Report every line of the records below that includes the string "периодом".

━━ Available records ━━

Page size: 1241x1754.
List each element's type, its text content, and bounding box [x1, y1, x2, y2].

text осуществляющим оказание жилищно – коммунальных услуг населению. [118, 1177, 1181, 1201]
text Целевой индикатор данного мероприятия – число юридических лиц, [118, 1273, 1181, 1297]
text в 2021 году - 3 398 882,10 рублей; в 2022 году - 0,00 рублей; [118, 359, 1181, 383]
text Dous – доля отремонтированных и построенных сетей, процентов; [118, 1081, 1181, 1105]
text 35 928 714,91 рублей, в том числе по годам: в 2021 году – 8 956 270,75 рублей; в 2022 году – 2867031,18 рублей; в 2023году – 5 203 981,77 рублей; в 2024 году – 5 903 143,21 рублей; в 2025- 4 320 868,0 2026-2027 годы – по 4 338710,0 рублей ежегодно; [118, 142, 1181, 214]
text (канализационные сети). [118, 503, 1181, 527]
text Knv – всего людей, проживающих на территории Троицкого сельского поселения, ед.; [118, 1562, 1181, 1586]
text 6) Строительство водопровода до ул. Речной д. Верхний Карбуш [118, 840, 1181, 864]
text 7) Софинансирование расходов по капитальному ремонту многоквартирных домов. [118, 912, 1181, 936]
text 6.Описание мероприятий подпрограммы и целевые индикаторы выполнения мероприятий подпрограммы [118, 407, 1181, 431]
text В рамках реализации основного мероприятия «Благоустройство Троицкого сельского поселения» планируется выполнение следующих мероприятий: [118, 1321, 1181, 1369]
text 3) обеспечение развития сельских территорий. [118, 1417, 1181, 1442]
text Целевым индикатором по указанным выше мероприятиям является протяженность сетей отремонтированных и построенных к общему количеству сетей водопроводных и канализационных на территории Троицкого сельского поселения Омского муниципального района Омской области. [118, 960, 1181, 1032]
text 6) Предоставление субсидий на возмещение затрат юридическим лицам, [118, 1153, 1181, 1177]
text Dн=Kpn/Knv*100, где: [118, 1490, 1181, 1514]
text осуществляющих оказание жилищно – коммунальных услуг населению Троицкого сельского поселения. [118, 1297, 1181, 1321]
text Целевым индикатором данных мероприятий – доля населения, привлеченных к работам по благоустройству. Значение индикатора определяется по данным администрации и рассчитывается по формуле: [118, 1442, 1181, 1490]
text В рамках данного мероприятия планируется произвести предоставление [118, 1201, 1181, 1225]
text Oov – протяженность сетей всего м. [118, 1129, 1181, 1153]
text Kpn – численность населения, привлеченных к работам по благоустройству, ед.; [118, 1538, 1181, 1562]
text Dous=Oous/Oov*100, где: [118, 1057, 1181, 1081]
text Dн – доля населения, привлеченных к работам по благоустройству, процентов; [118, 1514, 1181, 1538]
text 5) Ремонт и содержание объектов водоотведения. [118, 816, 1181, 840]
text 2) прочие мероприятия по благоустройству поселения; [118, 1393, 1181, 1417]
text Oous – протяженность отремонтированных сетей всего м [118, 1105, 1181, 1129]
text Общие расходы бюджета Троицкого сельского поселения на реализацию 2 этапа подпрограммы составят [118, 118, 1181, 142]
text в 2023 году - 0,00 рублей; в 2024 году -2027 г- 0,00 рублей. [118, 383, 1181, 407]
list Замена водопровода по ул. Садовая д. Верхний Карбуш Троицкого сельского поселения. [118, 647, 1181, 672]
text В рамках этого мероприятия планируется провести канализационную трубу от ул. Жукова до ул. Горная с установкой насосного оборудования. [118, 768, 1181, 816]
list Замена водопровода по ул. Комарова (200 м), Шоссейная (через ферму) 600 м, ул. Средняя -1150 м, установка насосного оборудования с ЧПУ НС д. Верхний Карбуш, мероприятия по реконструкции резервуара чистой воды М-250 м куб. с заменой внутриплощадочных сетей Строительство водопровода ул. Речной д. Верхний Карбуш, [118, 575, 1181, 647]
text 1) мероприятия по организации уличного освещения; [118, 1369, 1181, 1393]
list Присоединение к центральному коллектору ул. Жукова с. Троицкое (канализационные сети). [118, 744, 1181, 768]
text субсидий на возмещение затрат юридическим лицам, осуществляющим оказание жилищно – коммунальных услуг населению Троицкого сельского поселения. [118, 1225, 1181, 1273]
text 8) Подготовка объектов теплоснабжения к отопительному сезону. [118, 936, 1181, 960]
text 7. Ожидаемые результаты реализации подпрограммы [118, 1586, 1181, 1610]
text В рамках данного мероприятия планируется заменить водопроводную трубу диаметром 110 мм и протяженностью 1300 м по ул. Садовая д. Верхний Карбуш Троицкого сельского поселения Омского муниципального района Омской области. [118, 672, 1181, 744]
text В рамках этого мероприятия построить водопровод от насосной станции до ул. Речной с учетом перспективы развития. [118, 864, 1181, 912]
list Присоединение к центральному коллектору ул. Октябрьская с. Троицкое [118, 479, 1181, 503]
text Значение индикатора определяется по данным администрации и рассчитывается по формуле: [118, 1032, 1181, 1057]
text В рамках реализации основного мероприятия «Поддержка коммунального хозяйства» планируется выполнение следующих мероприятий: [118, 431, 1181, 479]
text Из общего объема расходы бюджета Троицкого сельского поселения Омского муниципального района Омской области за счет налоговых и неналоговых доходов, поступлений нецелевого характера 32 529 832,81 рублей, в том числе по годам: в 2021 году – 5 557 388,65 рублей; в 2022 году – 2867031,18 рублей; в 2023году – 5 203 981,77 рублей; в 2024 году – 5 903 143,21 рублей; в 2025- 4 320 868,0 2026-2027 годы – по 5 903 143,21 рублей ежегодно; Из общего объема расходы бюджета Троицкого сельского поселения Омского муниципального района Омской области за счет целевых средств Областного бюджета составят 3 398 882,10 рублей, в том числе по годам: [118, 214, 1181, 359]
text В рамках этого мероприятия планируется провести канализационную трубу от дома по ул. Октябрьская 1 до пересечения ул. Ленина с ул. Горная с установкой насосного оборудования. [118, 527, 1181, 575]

━━━
━━ Available records ━━

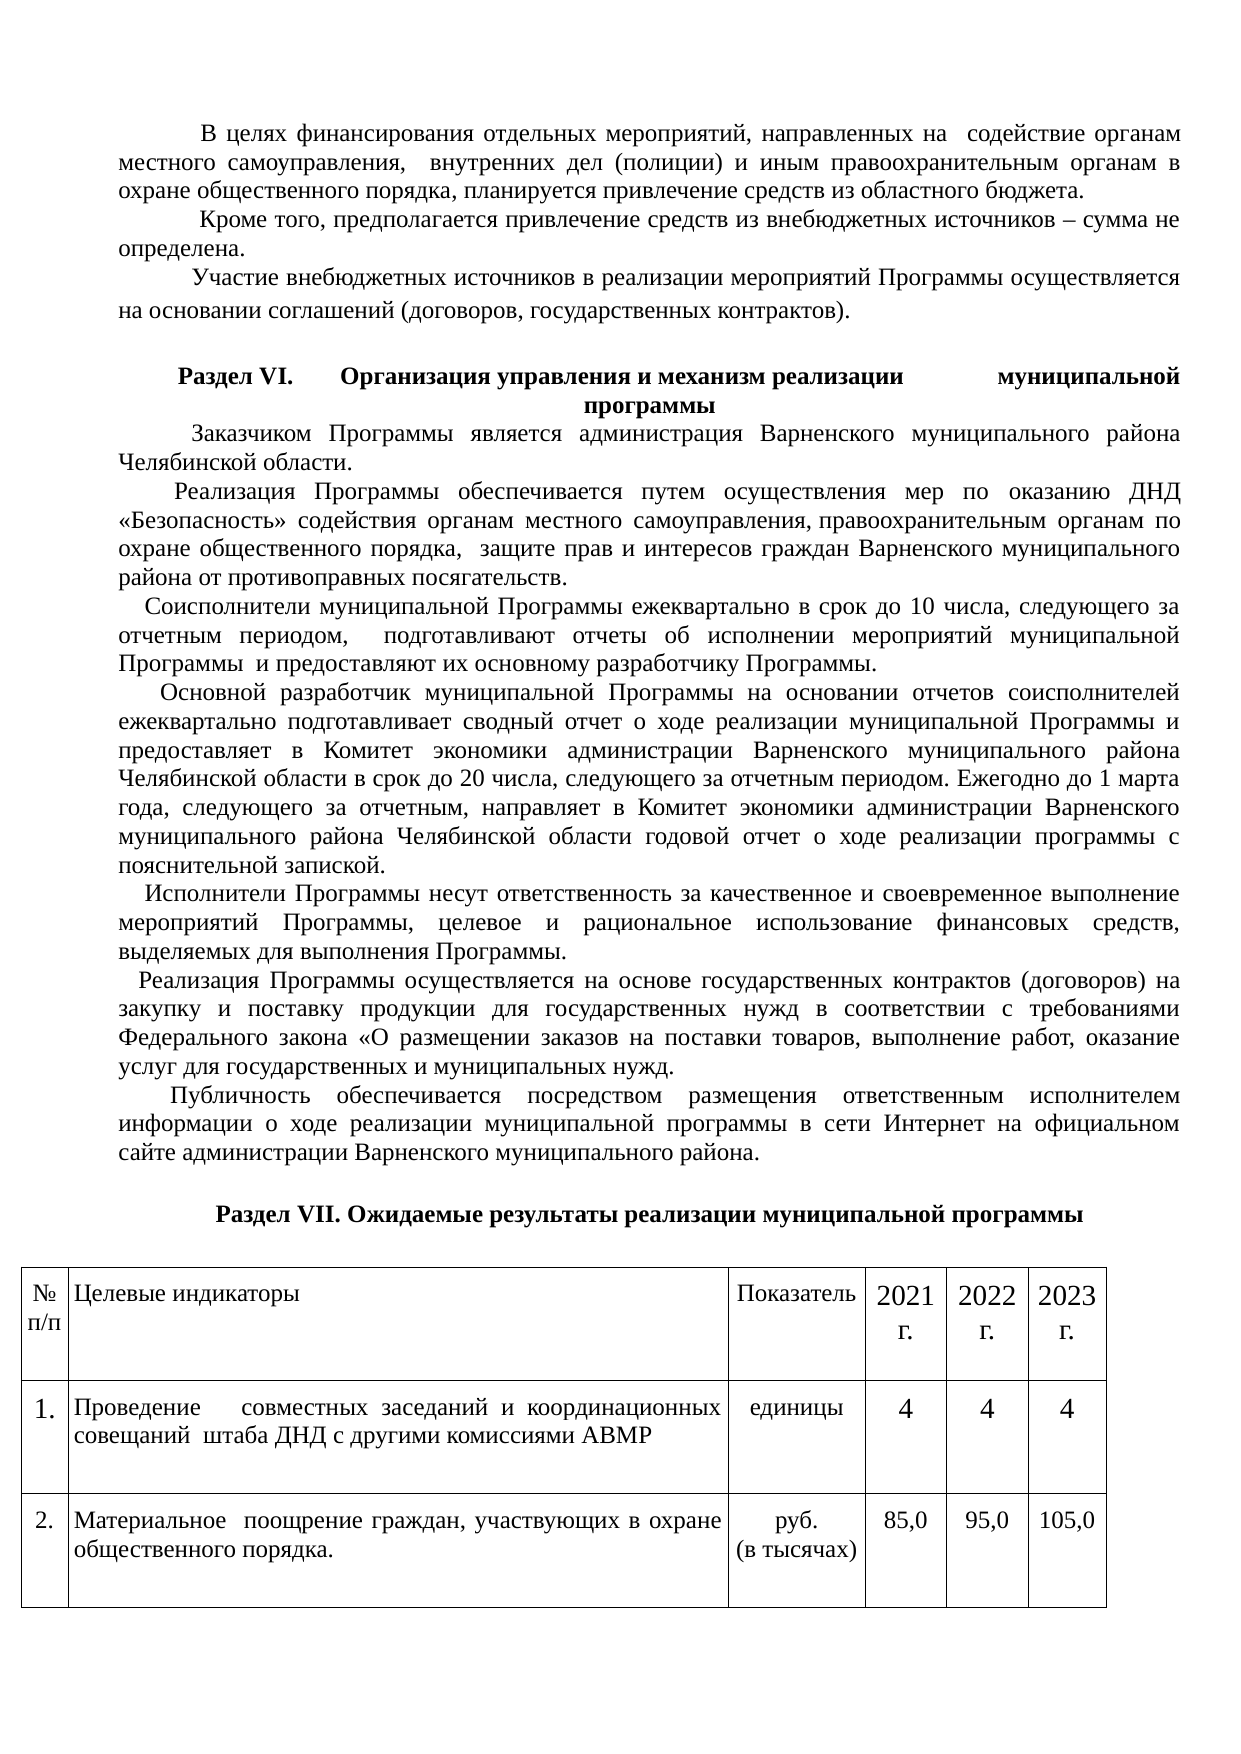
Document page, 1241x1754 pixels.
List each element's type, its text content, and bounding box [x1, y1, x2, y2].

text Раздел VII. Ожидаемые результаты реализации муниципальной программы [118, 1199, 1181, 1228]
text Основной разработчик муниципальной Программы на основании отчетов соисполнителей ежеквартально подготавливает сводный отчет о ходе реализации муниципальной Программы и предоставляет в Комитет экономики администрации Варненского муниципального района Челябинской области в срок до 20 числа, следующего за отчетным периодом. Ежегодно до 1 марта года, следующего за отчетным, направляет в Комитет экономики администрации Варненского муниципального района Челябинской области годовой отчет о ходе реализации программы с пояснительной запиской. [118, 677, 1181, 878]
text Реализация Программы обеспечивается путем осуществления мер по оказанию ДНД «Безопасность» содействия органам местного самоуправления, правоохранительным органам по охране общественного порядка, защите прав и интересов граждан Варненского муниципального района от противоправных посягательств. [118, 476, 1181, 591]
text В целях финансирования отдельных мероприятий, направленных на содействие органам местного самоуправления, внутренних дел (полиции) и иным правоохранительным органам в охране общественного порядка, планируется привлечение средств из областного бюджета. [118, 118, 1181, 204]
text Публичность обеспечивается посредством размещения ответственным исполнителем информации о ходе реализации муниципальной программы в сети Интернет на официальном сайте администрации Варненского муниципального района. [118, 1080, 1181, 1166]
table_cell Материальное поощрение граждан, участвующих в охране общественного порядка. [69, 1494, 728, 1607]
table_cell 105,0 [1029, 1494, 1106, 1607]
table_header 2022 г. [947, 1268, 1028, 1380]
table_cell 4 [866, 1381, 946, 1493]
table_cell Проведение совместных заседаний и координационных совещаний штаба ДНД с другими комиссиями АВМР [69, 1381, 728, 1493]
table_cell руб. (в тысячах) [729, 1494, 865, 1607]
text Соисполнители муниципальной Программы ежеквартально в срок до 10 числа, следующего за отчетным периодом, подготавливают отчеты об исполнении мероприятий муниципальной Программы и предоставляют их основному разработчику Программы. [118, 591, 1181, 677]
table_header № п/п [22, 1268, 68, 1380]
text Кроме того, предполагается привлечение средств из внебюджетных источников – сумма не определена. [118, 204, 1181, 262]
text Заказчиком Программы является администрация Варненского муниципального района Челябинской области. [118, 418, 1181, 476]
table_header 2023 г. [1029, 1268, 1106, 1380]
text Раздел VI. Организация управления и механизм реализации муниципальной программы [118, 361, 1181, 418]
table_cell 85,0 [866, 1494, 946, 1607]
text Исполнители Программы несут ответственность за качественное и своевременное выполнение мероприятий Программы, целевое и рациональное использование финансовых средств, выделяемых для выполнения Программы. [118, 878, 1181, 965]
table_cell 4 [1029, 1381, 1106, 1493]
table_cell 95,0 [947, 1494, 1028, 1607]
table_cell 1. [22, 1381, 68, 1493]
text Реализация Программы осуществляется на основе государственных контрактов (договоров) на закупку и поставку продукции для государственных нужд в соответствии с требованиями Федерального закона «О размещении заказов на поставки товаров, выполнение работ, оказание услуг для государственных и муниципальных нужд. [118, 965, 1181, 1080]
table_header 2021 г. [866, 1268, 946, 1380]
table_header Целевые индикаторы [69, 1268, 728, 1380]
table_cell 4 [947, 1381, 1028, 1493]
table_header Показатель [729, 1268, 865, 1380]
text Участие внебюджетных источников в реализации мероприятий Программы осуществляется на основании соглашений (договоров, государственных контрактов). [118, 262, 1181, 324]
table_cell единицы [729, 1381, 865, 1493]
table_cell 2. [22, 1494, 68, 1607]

━━━

### Output
text Основной разработчик муниципальной Программы на основании отчетов соисполнителей ежеквартально подготавливает сводный отчет о ходе реализации муниципальной Программы и предоставляет в Комитет экономики администрации Варненского муниципального района Челябинской области в срок до 20 числа, следующего за отчетным периодом. Ежегодно до 1 марта года, следующего за отчетным, направляет в Комитет экономики администрации Варненского муниципального района Челябинской области годовой отчет о ходе реализации программы с пояснительной запиской. [118, 677, 1181, 878]
text Соисполнители муниципальной Программы ежеквартально в срок до 10 числа, следующего за отчетным периодом, подготавливают отчеты об исполнении мероприятий муниципальной Программы и предоставляют их основному разработчику Программы. [118, 591, 1181, 677]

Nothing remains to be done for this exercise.